_Instructions for the task:_
The records that follow are to be repeated exactly, with the pictures removed.

Pixel coordinate listings:
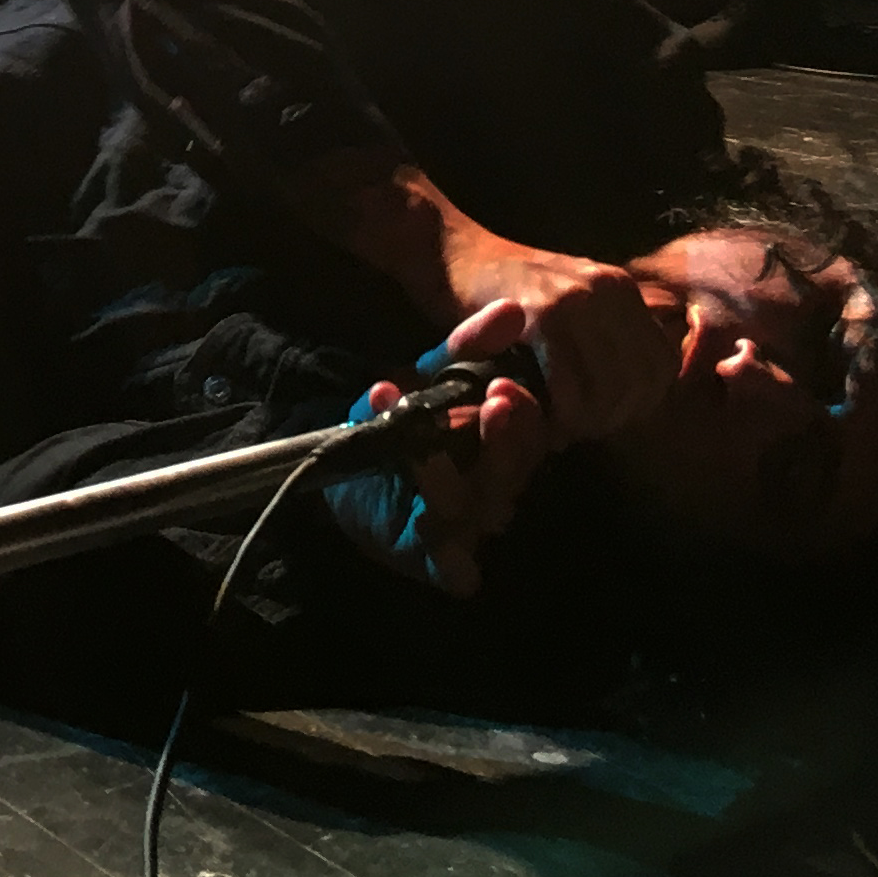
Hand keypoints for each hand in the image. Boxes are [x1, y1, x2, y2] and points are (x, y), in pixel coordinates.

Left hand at [324, 299, 556, 596]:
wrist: (345, 462)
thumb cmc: (401, 415)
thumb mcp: (431, 373)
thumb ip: (468, 345)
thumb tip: (512, 310)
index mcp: (503, 443)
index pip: (532, 432)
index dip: (525, 413)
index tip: (503, 384)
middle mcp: (495, 486)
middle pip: (515, 472)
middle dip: (507, 442)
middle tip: (494, 404)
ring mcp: (468, 526)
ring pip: (480, 510)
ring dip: (451, 474)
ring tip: (421, 441)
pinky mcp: (437, 559)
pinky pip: (455, 565)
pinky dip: (449, 551)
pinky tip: (426, 520)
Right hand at [430, 223, 671, 443]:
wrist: (453, 251)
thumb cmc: (503, 294)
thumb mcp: (566, 310)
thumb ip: (600, 343)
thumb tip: (630, 405)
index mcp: (624, 291)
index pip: (665, 367)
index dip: (639, 404)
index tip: (602, 417)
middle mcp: (611, 289)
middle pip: (642, 382)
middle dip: (611, 418)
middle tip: (575, 428)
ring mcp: (579, 296)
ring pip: (610, 386)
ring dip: (584, 418)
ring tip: (556, 425)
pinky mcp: (543, 309)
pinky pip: (569, 378)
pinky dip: (557, 408)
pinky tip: (537, 411)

_Exercise response:_
Hand keypoints for each hand in the image. Boxes are [x1, y1, x2, y2] and points are (x, y), in pixel coordinates.

Left hand at [324, 299, 556, 596]:
wrist: (345, 462)
thumb cmc: (401, 415)
thumb mcp: (431, 373)
thumb ip: (468, 345)
thumb tip: (512, 310)
index mcp: (503, 443)
index pip: (532, 432)
index dip: (525, 413)
index tip: (503, 384)
middle mcp: (495, 486)
middle pip: (515, 472)
middle dip: (507, 442)
middle tip: (494, 404)
ring mcp: (468, 526)
ring pip: (480, 510)
ring dip: (451, 474)
ring tip: (421, 441)
pinky mcp: (437, 559)
pinky pip: (455, 565)
pinky dip: (449, 551)
pinky tip: (426, 520)
Right hand at [430, 223, 671, 443]:
wrist: (453, 251)
thumb cmc: (503, 294)
thumb mcp: (566, 310)
thumb ip: (600, 343)
thumb tip: (630, 405)
index mcp: (624, 291)
index pip: (665, 367)
index dip: (639, 404)
index tip: (602, 417)
middle mcp: (611, 289)
middle pip: (642, 382)
middle dip: (611, 418)
middle tip: (575, 428)
ring mcp: (579, 296)
ring pip: (610, 386)
ring dip: (584, 418)
ring tip: (556, 425)
pinky mcp: (543, 309)
pinky pip: (569, 378)
pinky dip: (557, 408)
pinky tip: (537, 411)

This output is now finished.